Am kommenden Donnerstag hätte Sabrina* das ausverkaufte Konzert des deutschen Rappers Nimo in Zürich besucht. Die 13-jährige Schülerin aus Spreitenbach AG hatte zwei Tickets für die Show ihres Idols gekauft. Der 21-jährige Musiker gilt derzeit als bedeutendster Newcomer der deutschen Rapszene. Mit seinen Videos erreicht er ein Millionenpublikum und mit seinen Songs die Top 10 der Charts in Deutschland, Österreich und der Schweiz.
Am 28. August nahm sich Sabrina das Leben. Es gibt Hinweise, dass Cybermobbing dabei eine Rolle spielte.
Eine 15-Jährige aus Dietikon outete sich in einer Videonachricht als Täterin und drohte einem nächsten Mobbingopfer: «Du wirst genauso sterben wie Sabrina.»
Die Jugendanwaltschaft hat wegen der Drohung ein Strafverfahren eröffnet, wie die «Schweiz am Wochenende» berichtete. Es ist der erste öffentlich thematisierte Fall von Cybermobbing in der Schweiz mit mutmasslich tödlichen Folgen.
Sabrinas Freundinnen kontaktierten Nimo nach dem Suizid und erzählten ihm die Geschichte. Sie berührte ihn besonders, weil er in seinem Umfeld einen ähnlichen Fall erlebt hatte. Auf Instagram postete er darauf ein Bild, das nur aus einer schwarzen Fläche besteht, und schrieb dazu: «Ruhe in Frieden Sabrina.» Der Eintrag wurde 46'000-mal geliked und 1600-mal kommentiert. In den meisten Kommentaren drückten Jugendliche ihre Anteilnahme aus. Einige fanden sogar den Mut, ihre Sorgen zu teilen.

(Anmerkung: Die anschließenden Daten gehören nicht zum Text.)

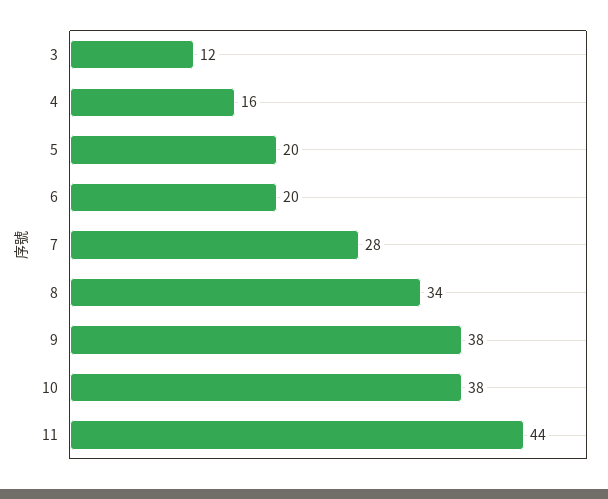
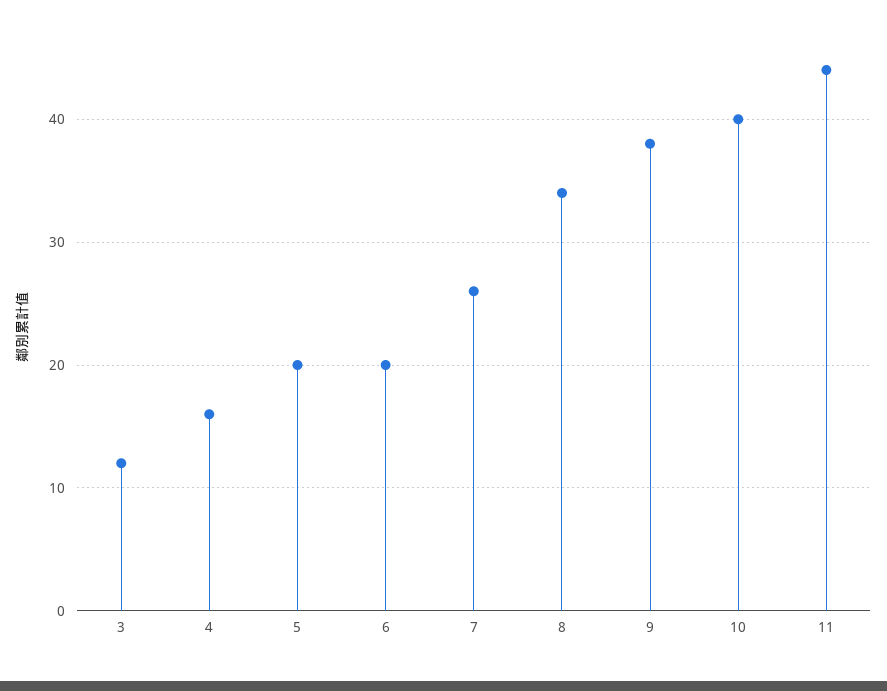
7: 28 -> 26
10: 38 -> 40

Ein Mädchen berichtete, wie sie ebenfalls schon an Suizid gedacht hatte: «Ich werde gemobbt seit der 4.Klasse und ganz ehrlich, ich hatte solche Gedanken mehrmals, aber ich hatte immer Schiss.» Zum Glück hätten ihr Kollegen geholfen. Es war der 1569. Kommentar.

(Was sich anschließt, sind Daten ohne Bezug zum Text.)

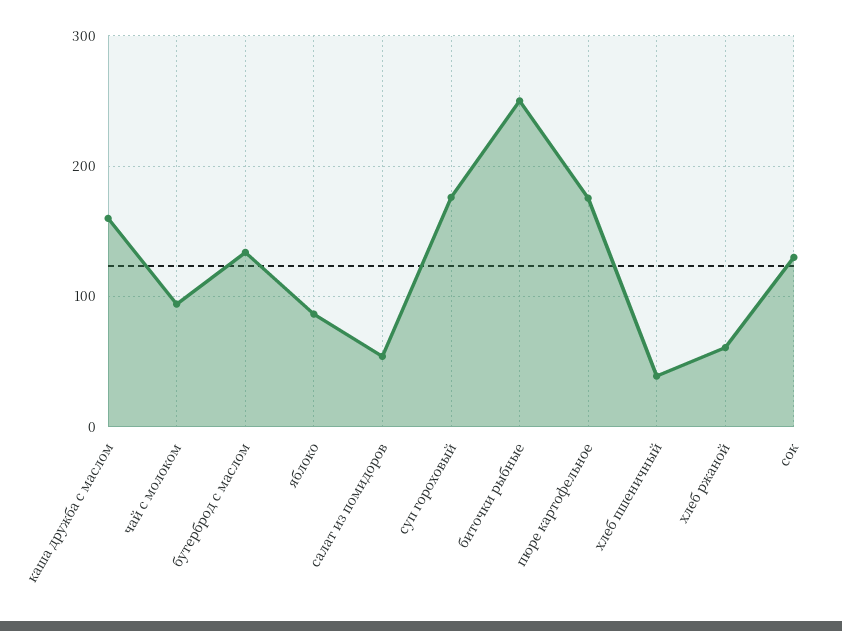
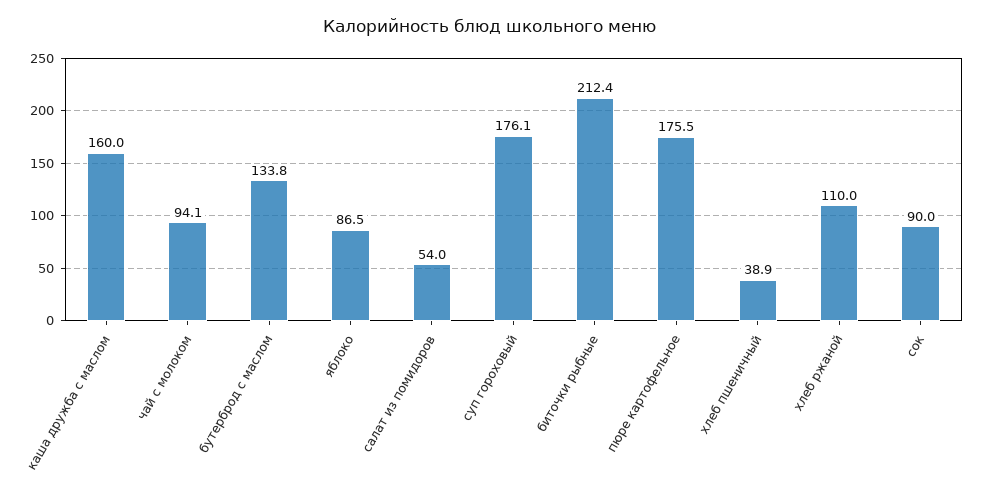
биточки рыбные: 250 -> 212.4
хлеб ржаной: 60 -> 110
сок: 130 -> 90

Viele Beiträge zuvor waren weniger reflektiert. Jemand schrieb: «Cyber-Mobbing für kurze Zeit ist weniger schlimm als über ein Jahr Mobbing in Real Life.» Ein anderer meinte: «Traurig, dass man erst Aufmerksamkeit bekommt, wenn man tot ist.» Und ein Dritter kommentierte: «Das passiert täglich in anderen Ländern und keinen interessiert’s.» Man sehe nur, was in Deutschland oder Nachbarländern geschehe, aber fast niemand kümmere sich um Pakistan oder Syrien.
Unter den Hunderten Teenagern lösten die Wortmeldungen Streit aus mit nicht zitierfähigen Beschimpfungen. Die Online-Debatte, die eigentlich zu einer Sensibilisierung der Gefahren des Internets führen sollte, wurde selber zur Hassplattform.
Einige Jugendliche riefen zu Vernunft auf: «Überlegt euch mal, wegen so Shit wie Snapchat konnte sie erst gemobbt werden. Bringt lieber Blumen an ihr Grab in Spreitenbach.» Und eine junge Frau, die Sabrina seit der Kindheit kannte, fügte an: «Es tut weh, dass Leute im Städtchen, an der Schule und sogar auf Social Media darüber reden. Süss, dass euch die Geschichte berührt. Echt.» Aber statt oberflächliche Kommentare abzugeben, solle man aus der Geschichte lernen und das eigene Leben anders leben.
Rapper Nimo, der mit bürgerlichem Namen Nima Yaghobi heisst, liess der Debatte auf seiner Seite freien Lauf und postete keinen Kommentar.
Stattdessen handelte er im realen Leben. Mitten in der Nacht wählte er die Nummer, die er von Sabrinas Freundinnen erhalten hatte. Er rief ihre Mutter an und kündigte seinen Besuch an der Beerdigung an, doch er hatte eine Sorge. Er fürchtete, er könnte der Verstorbenen die Show stehlen und eine Hysterie auf dem Friedhof auslösen. So einigte er sich mit der Trauerfamilie, dass er mit ihr als Letzter die Kirche betreten und nach dem Besuch des Grabs sogleich wieder gehen werde. Hunderte Jugendliche kamen. Sie waren ganz in Weiss gekleidet, wie es sich die Familie in der Todesanzeige gewünscht hatte. Nur die Trauerfamilie und der Rapper erschienen in Schwarz.
Der Star blieb stets an der Seite der Mutter. So wagte es niemand, ein Foto von ihm zu machen. Die Hysterie blieb aus. Nur einige wenige Jugendliche rannten ihm nach, als er im Auto verschwand.